There's something about running long distances by yourself that helps put a lot of things in perspective...at least for me. I think and pray about so many things. Saturday, I thought about my kids, my husband, my parents, my job, my friends, what I needed to get done after the run and in the next few days (you know, that "Mom's To-Do List"), what I am going to EAT at the end. (Don't judge, whatever motivates me. haha) I read messages on the t-shirts of other runners. I admired the sights as I passed houses and people holding funny, yet encouraging signs. One particular sign's message "spoke" to me. (I spotted this one before I hit the 12.5 distance.) It said, "13.1 because you are only HALF crazy!" Then the FULL ON CRAZY feeling hit home.:)

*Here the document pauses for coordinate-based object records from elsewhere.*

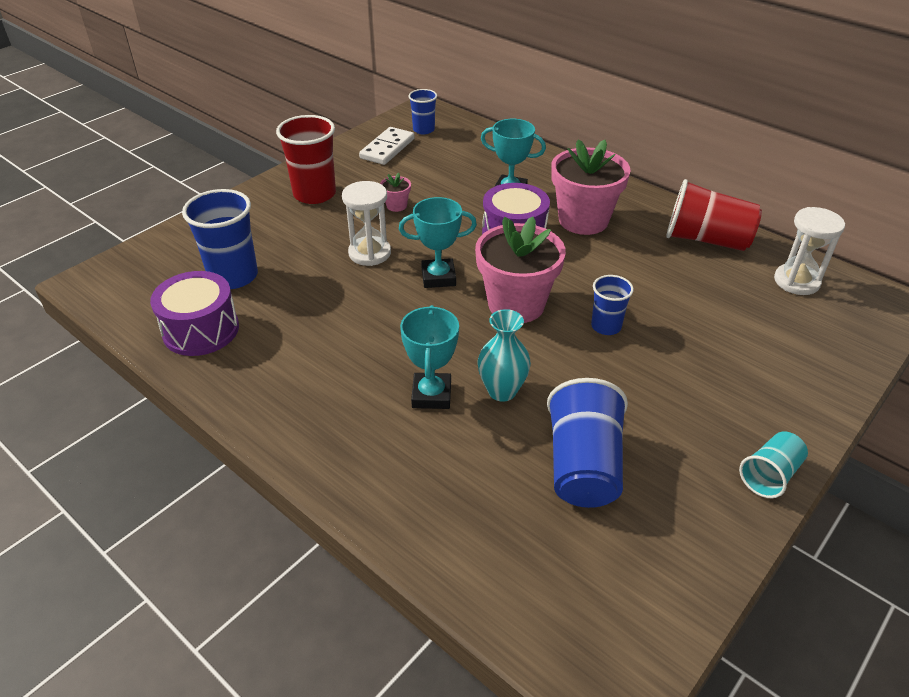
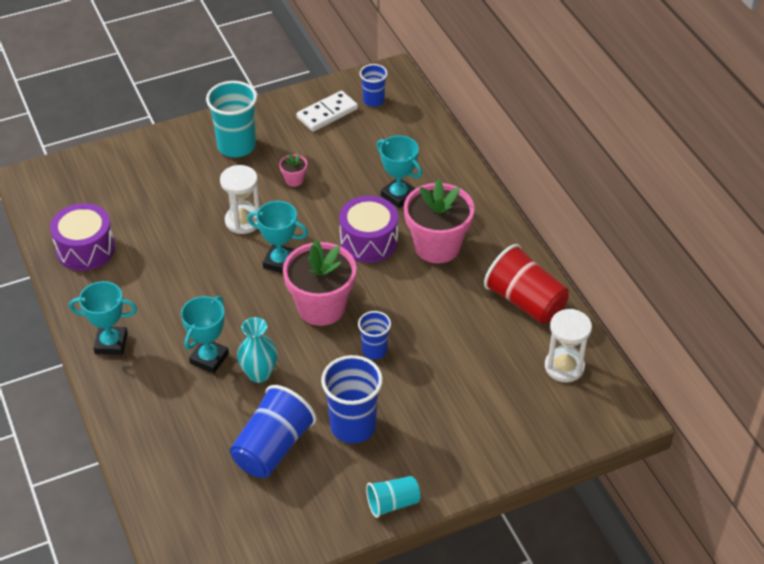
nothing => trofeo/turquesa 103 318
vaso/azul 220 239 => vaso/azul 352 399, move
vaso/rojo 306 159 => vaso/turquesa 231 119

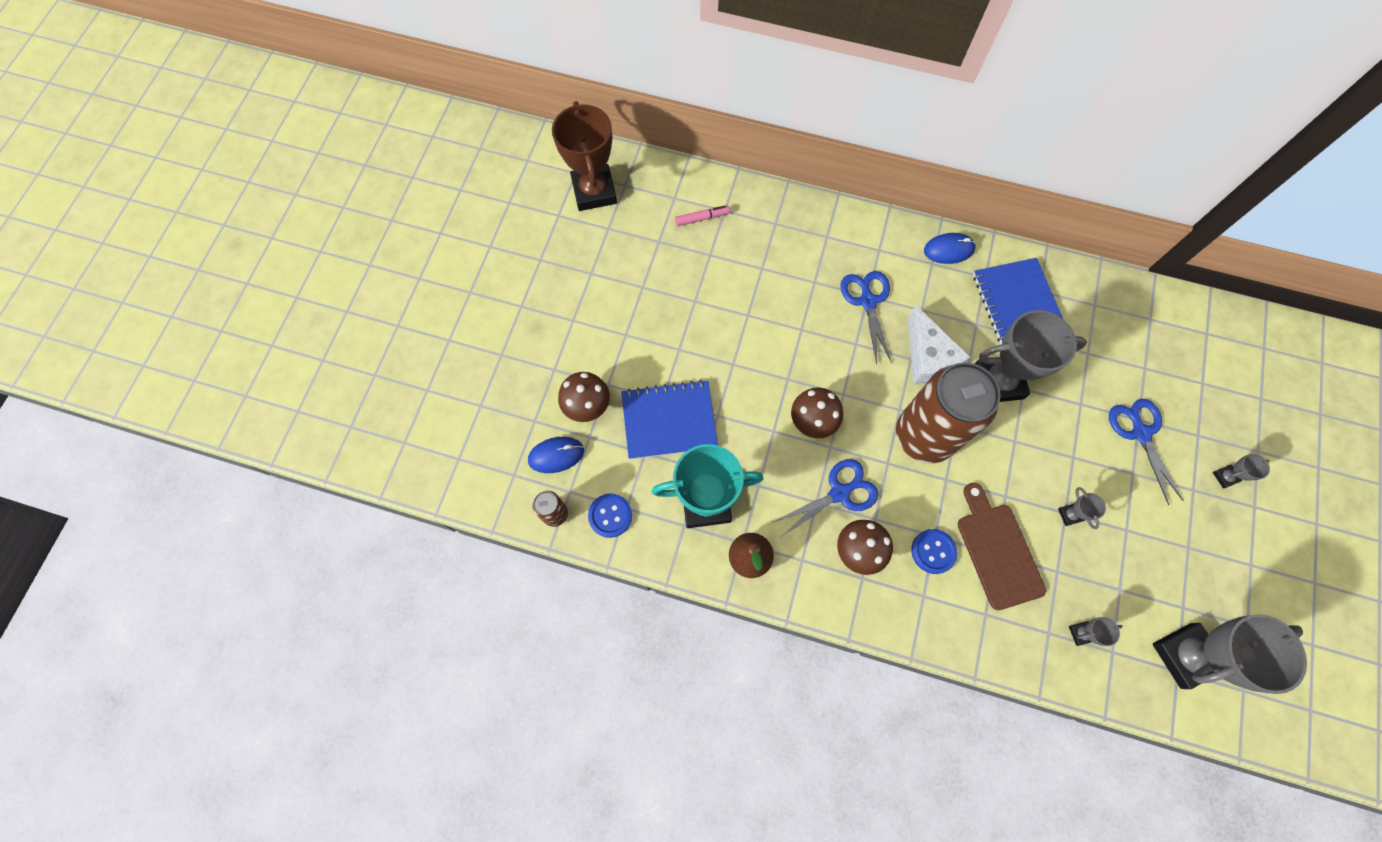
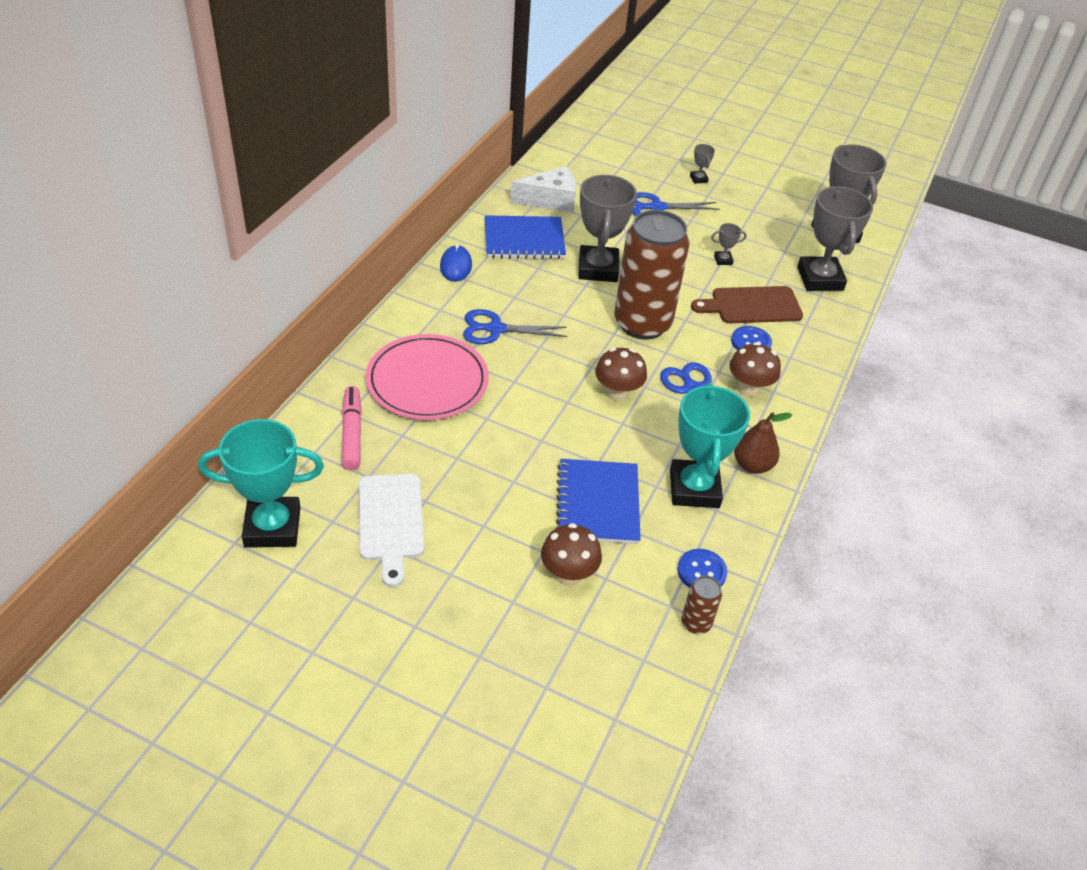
ratón/azul 556 455 => nothing
nothing => tabla de cortar/blanco 392 530
nothing => plato/rosa 427 377
queso/blanco 939 345 => queso/blanco 543 189, move
trofeo/marrón 584 156 => trofeo/turquesa 261 483
rotulador/rosa 702 215 => rotulador/rosa 352 428, x1.57
trofeo/gris 1096 631 => trofeo/gris 835 238, x2.43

Here I was, attempting something only 1% of the world's population accomplishes! 26. 2 miles!!
The last 4-5 miles were hard for me due to my side hurting and my FEET! Oh, my feet!:) I tried not to think about it...Walking didn't hurt my feet as badly, so I walked as fast as I could. A male runner ran up beside me and said, "That's sad, you are walking as fast as I am running." We both laughed, and kept right on going. I met a girl my age who was also doing her first marathon. She said her husband was somewhere behind her, and I wished that Jan was with me. I went through 2 wet towels and the last of my energy gels. The last mile, I found myself LONGING more than ever to see the turn to the finish. I was just about "spent", mentally and physically.
I had told myself that I wanted to complete my 1st marathon in 5:00:00, but it took me 5:12:11. I am not at all disappointed, though. I gave it all I had without killing myself. (I kept reminding myself at the end when I had to slow my pace down and walk some, that I had 3 kids to take care of, I had to sing at church the next morning, and go to work on Monday. See, I can be sensible!)
I started crying as I crossed the finish and heard my mother scream from the stands, "Way to go, Nicole!" I placed my medal around my neck, and tried not to look too desperate as I GRABBED the banana some lady was holding up.:) Then, along with the other marathoners, I found my way up the stairs from the field and then, finally, found my mom. I laid my head on her shoulder and cried again. She wasted no time in getting me to the food tables.:)
I cannot describe how I felt afterwards. Surprisingly, I have not been as sore as I thought I might be. 48 hours later, and I can't really complain about anything hurting. God is good! No doubt, He carried me through it. Can't say if I'll ever do a marathon again right now. But, maybe, just maybe...I'll do it for St. Jude again next year! Feels good to say, "I did it!"